Write out all the data again, exactly as shown.

===== STORED DATA

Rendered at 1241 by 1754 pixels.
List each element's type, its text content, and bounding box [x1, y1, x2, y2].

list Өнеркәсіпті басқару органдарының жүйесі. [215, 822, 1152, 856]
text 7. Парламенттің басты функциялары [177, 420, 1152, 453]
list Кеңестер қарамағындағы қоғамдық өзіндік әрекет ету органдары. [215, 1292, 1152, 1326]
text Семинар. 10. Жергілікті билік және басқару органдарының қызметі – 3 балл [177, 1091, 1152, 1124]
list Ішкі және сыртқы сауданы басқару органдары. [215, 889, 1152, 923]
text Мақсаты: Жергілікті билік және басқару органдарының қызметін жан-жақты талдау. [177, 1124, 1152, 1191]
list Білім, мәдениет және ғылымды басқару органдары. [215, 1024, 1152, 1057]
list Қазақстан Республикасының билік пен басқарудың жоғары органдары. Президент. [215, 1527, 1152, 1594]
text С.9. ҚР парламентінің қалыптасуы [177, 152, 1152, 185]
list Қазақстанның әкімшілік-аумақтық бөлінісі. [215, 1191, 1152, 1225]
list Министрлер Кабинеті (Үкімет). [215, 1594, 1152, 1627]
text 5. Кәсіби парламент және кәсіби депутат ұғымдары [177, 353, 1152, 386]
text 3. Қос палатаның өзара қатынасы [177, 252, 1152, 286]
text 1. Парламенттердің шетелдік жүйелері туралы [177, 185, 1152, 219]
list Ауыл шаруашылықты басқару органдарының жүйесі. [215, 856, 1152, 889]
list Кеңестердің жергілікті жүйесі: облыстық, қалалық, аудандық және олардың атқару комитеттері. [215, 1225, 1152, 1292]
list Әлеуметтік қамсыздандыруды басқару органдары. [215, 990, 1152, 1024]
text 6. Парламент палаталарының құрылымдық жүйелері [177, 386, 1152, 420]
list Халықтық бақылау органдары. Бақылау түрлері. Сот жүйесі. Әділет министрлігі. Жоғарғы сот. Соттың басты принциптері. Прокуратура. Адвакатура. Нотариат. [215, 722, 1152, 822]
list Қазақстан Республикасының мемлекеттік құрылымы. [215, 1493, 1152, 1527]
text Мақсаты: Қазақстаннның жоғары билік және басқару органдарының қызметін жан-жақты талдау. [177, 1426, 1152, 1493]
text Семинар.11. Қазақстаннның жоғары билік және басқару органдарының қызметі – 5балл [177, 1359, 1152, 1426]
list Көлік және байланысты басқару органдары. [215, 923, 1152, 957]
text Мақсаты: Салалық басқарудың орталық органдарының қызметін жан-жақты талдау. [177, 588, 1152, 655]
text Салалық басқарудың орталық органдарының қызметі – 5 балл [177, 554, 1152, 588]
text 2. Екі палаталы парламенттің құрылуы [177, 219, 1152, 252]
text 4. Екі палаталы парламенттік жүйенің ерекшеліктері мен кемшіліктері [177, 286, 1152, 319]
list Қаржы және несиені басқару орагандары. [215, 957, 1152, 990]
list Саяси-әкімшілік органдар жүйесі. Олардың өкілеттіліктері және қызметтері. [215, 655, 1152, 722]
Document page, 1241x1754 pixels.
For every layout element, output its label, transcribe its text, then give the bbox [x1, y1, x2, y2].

==========

◆ **TASK RESPONSE**:
Rendered at 1241 by 1754 pixels.
List each element's type, its text content, and bounding box [x1, y1, x2, y2].

list Өнеркәсіпті басқару органдарының жүйесі. [215, 822, 1152, 856]
text 7. Парламенттің басты функциялары [177, 420, 1152, 453]
list Кеңестер қарамағындағы қоғамдық өзіндік әрекет ету органдары. [215, 1292, 1152, 1326]
text Семинар. 10. Жергілікті билік және басқару органдарының қызметі – 3 балл [177, 1091, 1152, 1124]
list Ішкі және сыртқы сауданы басқару органдары. [215, 889, 1152, 923]
text Мақсаты: Жергілікті билік және басқару органдарының қызметін жан-жақты талдау. [177, 1124, 1152, 1191]
list Білім, мәдениет және ғылымды басқару органдары. [215, 1024, 1152, 1057]
list Қазақстан Республикасының билік пен басқарудың жоғары органдары. Президент. [215, 1527, 1152, 1594]
text С.9. ҚР парламентінің қалыптасуы [177, 152, 1152, 185]
list Қазақстанның әкімшілік-аумақтық бөлінісі. [215, 1191, 1152, 1225]
list Министрлер Кабинеті (Үкімет). [215, 1594, 1152, 1627]
text 5. Кәсіби парламент және кәсіби депутат ұғымдары [177, 353, 1152, 386]
text 3. Қос палатаның өзара қатынасы [177, 252, 1152, 286]
text 1. Парламенттердің шетелдік жүйелері туралы [177, 185, 1152, 219]
list Ауыл шаруашылықты басқару органдарының жүйесі. [215, 856, 1152, 889]
list Кеңестердің жергілікті жүйесі: облыстық, қалалық, аудандық және олардың атқару комитеттері. [215, 1225, 1152, 1292]
list Әлеуметтік қамсыздандыруды басқару органдары. [215, 990, 1152, 1024]
text 6. Парламент палаталарының құрылымдық жүйелері [177, 386, 1152, 420]
list Халықтық бақылау органдары. Бақылау түрлері. Сот жүйесі. Әділет министрлігі. Жоғарғы сот. Соттың басты принциптері. Прокуратура. Адвакатура. Нотариат. [215, 722, 1152, 822]
list Қазақстан Республикасының мемлекеттік құрылымы. [215, 1493, 1152, 1527]
text Мақсаты: Қазақстаннның жоғары билік және басқару органдарының қызметін жан-жақты талдау. [177, 1426, 1152, 1493]
text Семинар.11. Қазақстаннның жоғары билік және басқару органдарының қызметі – 5балл [177, 1359, 1152, 1426]
list Көлік және байланысты басқару органдары. [215, 923, 1152, 957]
text Мақсаты: Салалық басқарудың орталық органдарының қызметін жан-жақты талдау. [177, 588, 1152, 655]
text Салалық басқарудың орталық органдарының қызметі – 5 балл [177, 554, 1152, 588]
text 2. Екі палаталы парламенттің құрылуы [177, 219, 1152, 252]
text 4. Екі палаталы парламенттік жүйенің ерекшеліктері мен кемшіліктері [177, 286, 1152, 319]
list Қаржы және несиені басқару орагандары. [215, 957, 1152, 990]
list Саяси-әкімшілік органдар жүйесі. Олардың өкілеттіліктері және қызметтері. [215, 655, 1152, 722]
Document page, 1241x1754 pixels.
For every layout element, output its label, transcribe its text, then give the bbox [x1, y1, x2, y2].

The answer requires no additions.